Within the records below, find the line with "the black coat" and the line with "house, 7074", then reproduce exactly those two lines and all lines between them, without any picture.

== Data to process

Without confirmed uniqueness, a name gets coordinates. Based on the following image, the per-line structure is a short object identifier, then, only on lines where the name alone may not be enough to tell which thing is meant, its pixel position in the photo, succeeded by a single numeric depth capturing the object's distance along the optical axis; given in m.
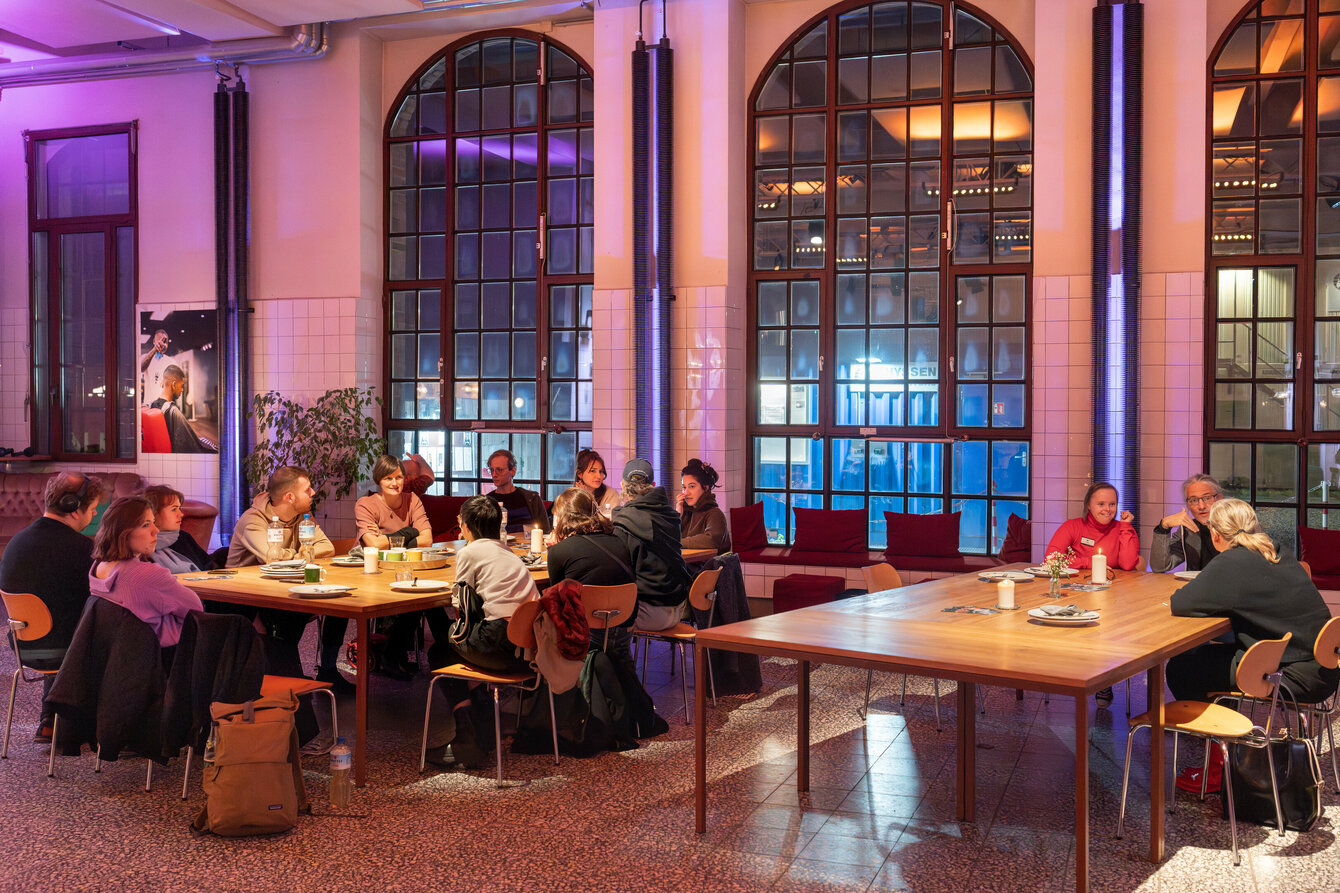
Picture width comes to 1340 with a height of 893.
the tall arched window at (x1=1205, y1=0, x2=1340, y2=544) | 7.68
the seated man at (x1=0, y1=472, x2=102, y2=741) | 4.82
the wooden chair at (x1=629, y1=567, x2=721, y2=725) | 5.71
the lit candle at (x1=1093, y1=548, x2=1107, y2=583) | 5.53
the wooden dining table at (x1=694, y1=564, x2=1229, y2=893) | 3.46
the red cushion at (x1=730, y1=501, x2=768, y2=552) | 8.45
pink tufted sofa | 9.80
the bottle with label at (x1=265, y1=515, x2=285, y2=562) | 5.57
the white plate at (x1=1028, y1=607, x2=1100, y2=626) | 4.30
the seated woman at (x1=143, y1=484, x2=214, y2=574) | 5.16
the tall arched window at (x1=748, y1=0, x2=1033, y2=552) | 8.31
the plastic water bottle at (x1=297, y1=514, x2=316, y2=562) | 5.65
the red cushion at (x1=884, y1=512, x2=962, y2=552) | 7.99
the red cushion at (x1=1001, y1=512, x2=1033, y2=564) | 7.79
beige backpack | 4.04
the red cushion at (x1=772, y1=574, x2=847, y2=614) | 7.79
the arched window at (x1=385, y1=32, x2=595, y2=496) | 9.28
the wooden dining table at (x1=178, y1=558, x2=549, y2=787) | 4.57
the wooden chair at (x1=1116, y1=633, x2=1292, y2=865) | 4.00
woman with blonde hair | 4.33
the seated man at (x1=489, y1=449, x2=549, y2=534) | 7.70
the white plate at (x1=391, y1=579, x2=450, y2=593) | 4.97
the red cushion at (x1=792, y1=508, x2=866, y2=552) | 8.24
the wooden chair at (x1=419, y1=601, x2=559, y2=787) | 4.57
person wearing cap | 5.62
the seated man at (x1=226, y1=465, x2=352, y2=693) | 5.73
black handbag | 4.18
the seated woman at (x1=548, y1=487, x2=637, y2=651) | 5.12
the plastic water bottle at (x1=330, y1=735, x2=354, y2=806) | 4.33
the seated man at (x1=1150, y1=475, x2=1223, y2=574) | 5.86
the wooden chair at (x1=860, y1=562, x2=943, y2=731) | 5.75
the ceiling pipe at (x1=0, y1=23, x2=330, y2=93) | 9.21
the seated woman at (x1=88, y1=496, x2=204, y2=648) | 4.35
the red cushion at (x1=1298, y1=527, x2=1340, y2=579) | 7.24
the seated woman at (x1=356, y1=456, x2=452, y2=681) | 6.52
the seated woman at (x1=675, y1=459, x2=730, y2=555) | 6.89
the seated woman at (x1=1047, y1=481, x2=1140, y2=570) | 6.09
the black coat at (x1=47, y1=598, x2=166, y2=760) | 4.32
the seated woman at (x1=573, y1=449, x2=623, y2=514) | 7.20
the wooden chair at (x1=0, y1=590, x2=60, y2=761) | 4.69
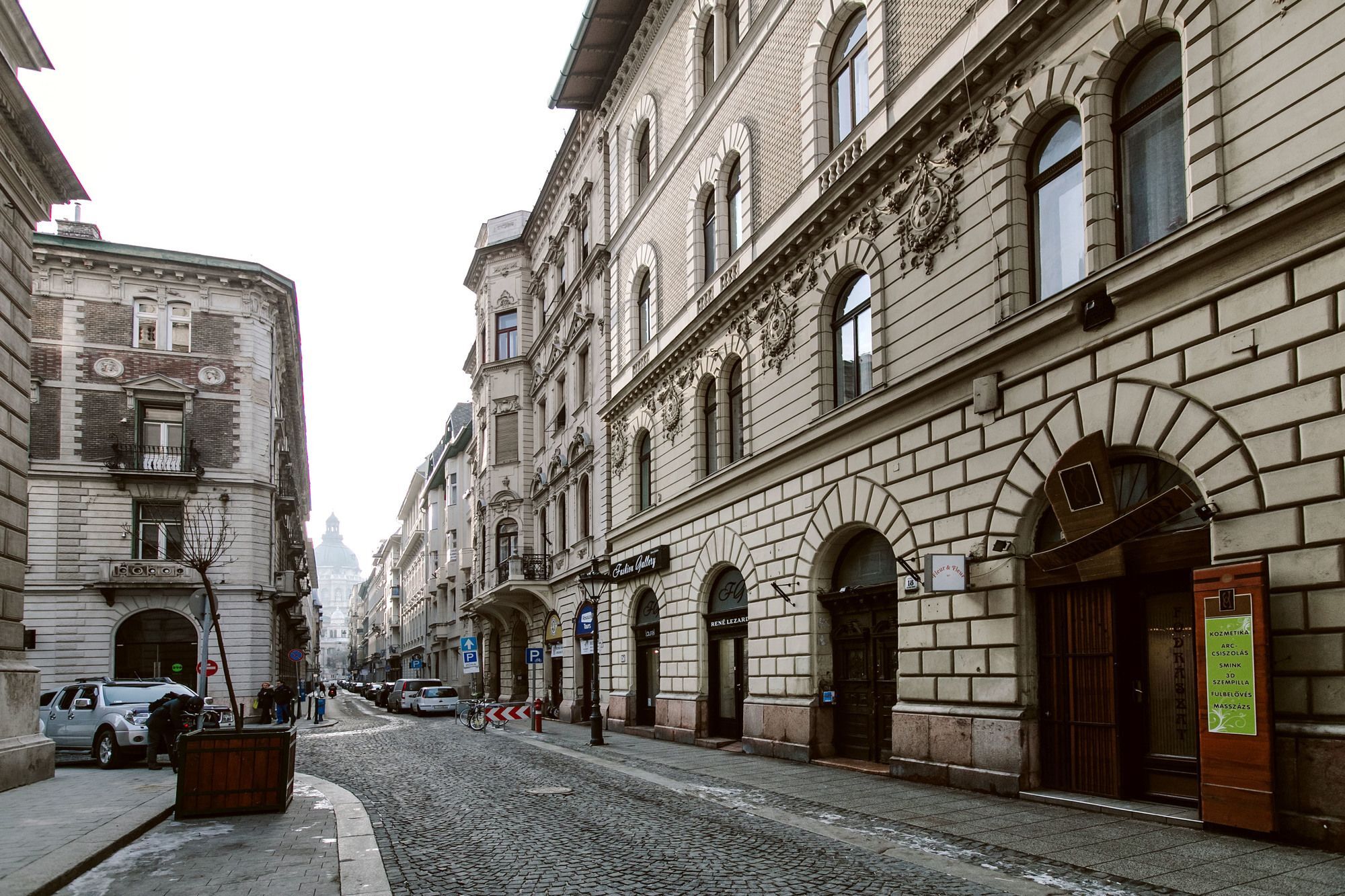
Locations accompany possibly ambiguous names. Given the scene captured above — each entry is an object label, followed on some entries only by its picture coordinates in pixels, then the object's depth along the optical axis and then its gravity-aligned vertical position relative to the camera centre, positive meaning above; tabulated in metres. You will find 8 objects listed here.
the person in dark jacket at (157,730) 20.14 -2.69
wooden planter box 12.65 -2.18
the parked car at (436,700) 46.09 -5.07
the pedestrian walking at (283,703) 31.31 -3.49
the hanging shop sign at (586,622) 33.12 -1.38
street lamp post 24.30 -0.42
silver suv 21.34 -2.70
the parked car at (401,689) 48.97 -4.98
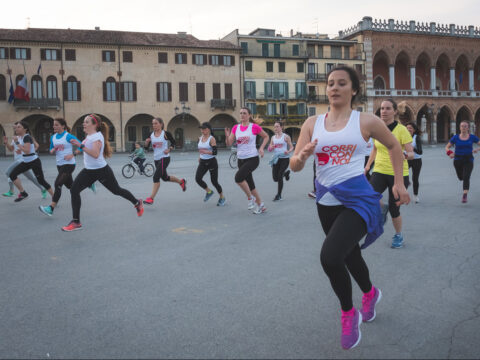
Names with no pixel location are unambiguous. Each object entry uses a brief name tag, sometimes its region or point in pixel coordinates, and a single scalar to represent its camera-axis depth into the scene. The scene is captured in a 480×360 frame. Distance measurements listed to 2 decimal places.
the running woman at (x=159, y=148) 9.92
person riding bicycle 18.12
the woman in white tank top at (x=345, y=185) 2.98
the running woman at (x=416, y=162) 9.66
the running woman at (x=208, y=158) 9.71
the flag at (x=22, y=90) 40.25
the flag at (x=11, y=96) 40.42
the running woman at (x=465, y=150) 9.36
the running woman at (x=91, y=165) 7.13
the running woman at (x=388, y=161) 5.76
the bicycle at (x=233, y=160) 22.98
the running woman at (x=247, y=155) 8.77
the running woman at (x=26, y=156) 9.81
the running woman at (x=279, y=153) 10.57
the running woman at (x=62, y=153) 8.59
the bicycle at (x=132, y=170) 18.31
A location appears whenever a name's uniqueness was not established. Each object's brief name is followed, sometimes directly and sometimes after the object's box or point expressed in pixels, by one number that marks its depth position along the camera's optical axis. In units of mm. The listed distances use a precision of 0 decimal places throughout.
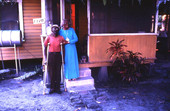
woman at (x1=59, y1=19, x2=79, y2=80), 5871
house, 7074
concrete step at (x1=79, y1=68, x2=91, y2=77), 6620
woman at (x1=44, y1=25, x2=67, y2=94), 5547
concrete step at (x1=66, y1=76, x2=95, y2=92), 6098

====

Reply to the exercise
the black coat at (x1=47, y1=598, x2=166, y2=760) | 4.32
the seated woman at (x1=573, y1=449, x2=623, y2=514) | 7.20
the wooden chair at (x1=0, y1=590, x2=60, y2=761) | 4.69
Locations accompany possibly ambiguous names. Given the scene captured above — each entry is an object label, followed on some entries only by its picture coordinates in pixels, then the object's depth along the optical axis and then its gravity-aligned vertical position relative to the camera centre, positive meaning above; tabulated in metres. You will find 8 objects listed here.
the person in dark jacket at (157,730) 20.14 -2.69
wooden planter box 12.65 -2.18
the parked car at (436,700) 46.09 -5.07
the pedestrian walking at (283,703) 31.31 -3.49
the hanging shop sign at (586,622) 33.12 -1.38
street lamp post 24.30 -0.42
silver suv 21.34 -2.70
the parked car at (401,689) 48.97 -4.98
Names with no pixel location are unambiguous. Each object entry uses a brief name tag, sometimes its region or point in pixel coordinates, and a single scalar to represent its camera-axis depth into the scene. The scene is captured in a 480×360 frame. Distance measurements listed to 2 decimal places.
the running woman at (x=159, y=148) 9.92
person riding bicycle 18.12
the woman in white tank top at (x=345, y=185) 2.98
the running woman at (x=416, y=162) 9.66
the running woman at (x=208, y=158) 9.71
the flag at (x=22, y=90) 40.25
the flag at (x=11, y=96) 40.42
the running woman at (x=465, y=150) 9.36
the running woman at (x=91, y=165) 7.13
the running woman at (x=388, y=161) 5.76
the bicycle at (x=233, y=160) 22.98
the running woman at (x=247, y=155) 8.77
the running woman at (x=26, y=156) 9.81
the running woman at (x=279, y=153) 10.57
the running woman at (x=62, y=153) 8.59
the bicycle at (x=132, y=170) 18.31
A location appears whenever a name's uniqueness was not established. Each object's brief name is followed, sometimes directly and sometimes after the object's box or point expressed in pixels, by one number that marks its depth position along the camera's optical axis. In units of mm. The listed distances use a precision of 0 decimal places throughout.
woman at (x1=59, y1=19, x2=79, y2=80), 5871
house, 7074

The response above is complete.